II. Locutions métaphoriques, fondées sur fr. galère "bâtiment de guerre ponté, marchant à rames", et dont on n’a qu’un seul témoignage ancien, du 18e sièclea ; elles ne semblent pas avoir été enregistrées par la lexicographie générale. 1. est assez proche de fr. stand. vogue la galère ! 2. équivalent de fr. fam. à perpète, peut évoquer la peine de ceux qui étaient naguère condamnés à ramer sur les galères
royales, à partir du port de Marseille à quoi 3. fait aussi allusion, comme l’indique par ailleurs l’exemple 15.
a « Dina [nom romanesque donné par l’“écuyer” paysan à la servante Perrette] en se reculant lui donna un coup de poing dans l’estomac,
qui fit reculer l’audacieux de quatre pas. Ah ! ah ! notre écuyer de chat, comme vous
y allez ! marguenne, je ne sais à quoi y tient que je ne vous arrache les yeux, en
galères, malheureux, et retire-toi, car je t’étranglerai avec ma jarretière » (Marivaux, La Voiture embourbée, dans Œuvres de jeunesse, éd. Fr. Deloffre, 351).

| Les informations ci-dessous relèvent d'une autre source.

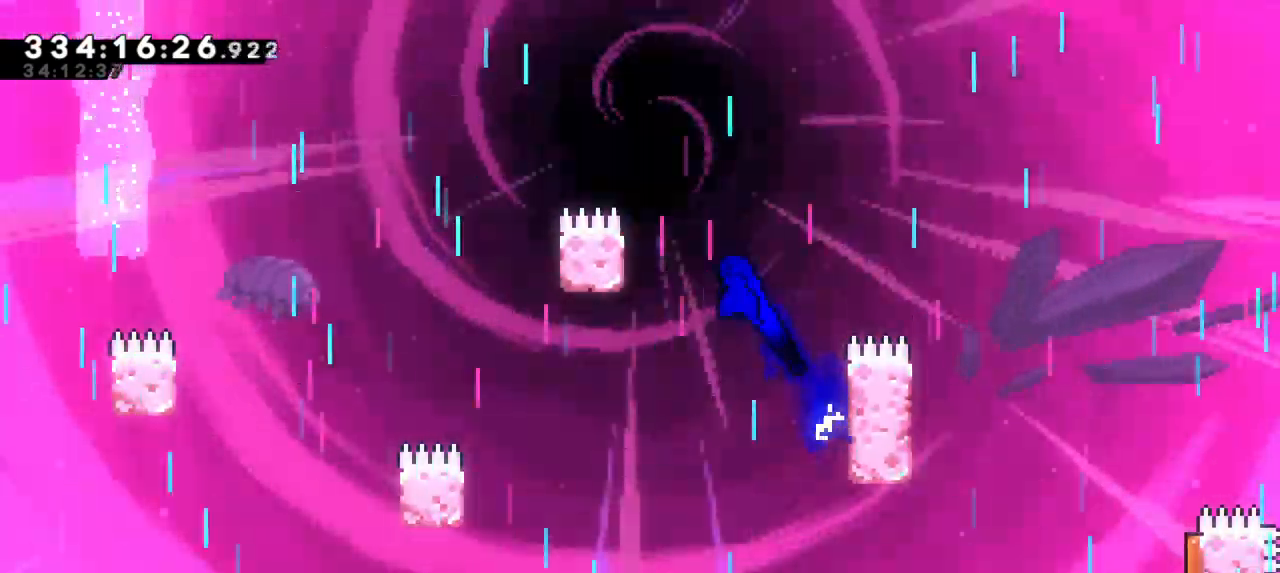
{"keys": ["jump2", "left"], "events": [[266, "jump2", "up"], [383, "jump2", "down"]]}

Peut-être l’emploi de en galère dans une comparaison est-il un chaînon dans le figement de l’expression : « […] lesquelz […] ont apres le desplaisir plusieurs mois, de se voir sans maison, ou
si harassez par les usuriers, qu’ils ne le seroient pas davantage en galere » (Fr. de La Noue, Discours politiques et militaires, 1587, éd. F.E. Sutcliffe, 192). Ces deux références sont dues à P. Enckell.
◇◇ bibliographie. (I.1.)MartinRoisey 1976 ; MartinPellMeyrieu 1987 ; MartinPilat 1989 « globalement usuel à partir de 20 ans, connu au-dessous » ; FréchetAnnonay 1995 « globalement attesté » ; FréchetDrôme 1997 « inconnu à Valence et à Die, peu attesté ailleurs » ; aj. à FEW 4, 28a, galea. – (I.2.) PuitspeluLyon 1894 ; VurpasMichelBeauj 1992 « connu au-dessus de 40 ans, inconnu au-dessous », dans le Beaujolais viticole et « bien connu au-dessus de 60 ans » dans le Haut-Beaujolais ; VurpasLyonnais 1993 « peu attesté » ; FEW 4, 28a, galea. – (II) MédélicePrivas 1981 (II.2) « expression très courante » ; TuaillonRézRégion 1983 ; BouvierMars 1986 ; LangloisSète 1991 ; ArmKasMars 1998 ;
MartelBoules 1998 ; RoubaudMars 1998, 87 ; BouisMars 1999 ; aj. à FEW 4, 27b, galea.
△△ enquêtes. EnqDRF 1994-96. Taux de reconnaissance : (I) Ø ; (II, tous sens confondus) Alpes-Maritimes, 90 % ; Vaucluse, 80 % ; Var, 65 % ; Bouches-du-Rhône,
60 % ; Alpes-de-Haute-Provence, Hautes-Alpes, 50 %.